Downloading from https://www.kaggle.com/api/v1/datasets/download/diegosilvadefrana/fisical-activity-dataset?dataset_version_number=4...


100%|██████████| 297M/297M [00:01<00:00, 165MB/s]

Extracting files...





Loaded from Kaggle: /root/.cache/kagglehub/datasets/diegosilvadefrana/fisical-activity-dataset/versions/4/dataset2.csv


In [5]:
df_train, df_test = create_train_test(activtity, test_ratio=0.2)
print(df_train.shape)
print(df_test.shape)

(2291244, 33)
(572812, 33)


In [6]:
X_train, y_train, X_test, y_test = prepare_for_train(df_train, df_test)

In [9]:
import tensorflow as tf
print(tf.test.gpu_device_name())

/device:GPU:0


In [None]:
from sklearn.tree import DecisionTreeClassifier
from sklearn.model_selection import GridSearchCV

def grid_searchCV(X, y):
    model = DecisionTreeClassifier(
        random_state=42
    )
    param = {
        "max_depth": [3, 5, 7, 10],
        "min_samples_split": [2, 5, 10],
        "min_samples_leaf": [1, 2, 4],
        "criterion": ["gini", "entropy"]
    }

    grid = GridSearchCV(
        model,
        param,
        verbose=1,
        refit=True,
        cv=3,
        scoring='accuracy',
        n_jobs=-1
    )

    grid.fit(X, y)
    return grid
best_model = grid_searchCV(X_train, y_train)

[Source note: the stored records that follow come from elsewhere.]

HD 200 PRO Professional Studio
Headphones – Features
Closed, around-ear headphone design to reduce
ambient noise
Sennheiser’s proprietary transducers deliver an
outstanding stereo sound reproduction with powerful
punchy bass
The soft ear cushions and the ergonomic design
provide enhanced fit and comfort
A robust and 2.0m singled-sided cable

Fitting 3 folds for each of 72 candidates, totalling 216 fits


## Hyperparameter Tuning with GridSearchCV


## Best Hyperparameters Found

Display the best hyperparameters found by GridSearchCV:


In [1]:
print("Best Hyperparameters:")
print(best_model.best_params_)
print(f"\nBest Cross-Validation Accuracy: {best_model.best_score_:.4f}")


Best Hyperparameters:


NameError: name 'best_model' is not defined

## Model Evaluation

Evaluate the best model on the test set:


In [None]:
from sklearn.metrics import accuracy_score, f1_score, recall_score, precision_score, classification_report

# Predict on test set
y_test_pred = best_model.predict(X_test)

# Calculate metrics
test_accuracy = accuracy_score(y_test, y_test_pred)
test_f1 = f1_score(y_test, y_test_pred, average='weighted')
test_recall = recall_score(y_test, y_test_pred, average='weighted')
test_precision = precision_score(y_test, y_test_pred, average='weighted')

print("=" * 60)
print("DecisionTreeClassifier - Test Set Performance")
print("=" * 60)
print(f"Accuracy:  {test_accuracy:.4f}")
print(f"F1 Score:  {test_f1:.4f}")
print(f"Recall:    {test_recall:.4f}")
print(f"Precision: {test_precision:.4f}")
print("=" * 60)


In [None]:
print("\nDetailed Classification Report:")
print(classification_report(y_test, y_test_pred))


## Summary

The DecisionTreeClassifier was tuned using GridSearchCV with the following hyperparameter grid:
- **max_depth**: [3, 5, 7, 10]
- **min_samples_split**: [2, 5, 10]
- **min_samples_leaf**: [1, 2, 4]
- **criterion**: ["gini", "entropy"]

This resulted in **72 candidate models** evaluated with **3-fold cross-validation** (216 total fits).

The best model was selected based on accuracy and evaluated on the held-out test set above.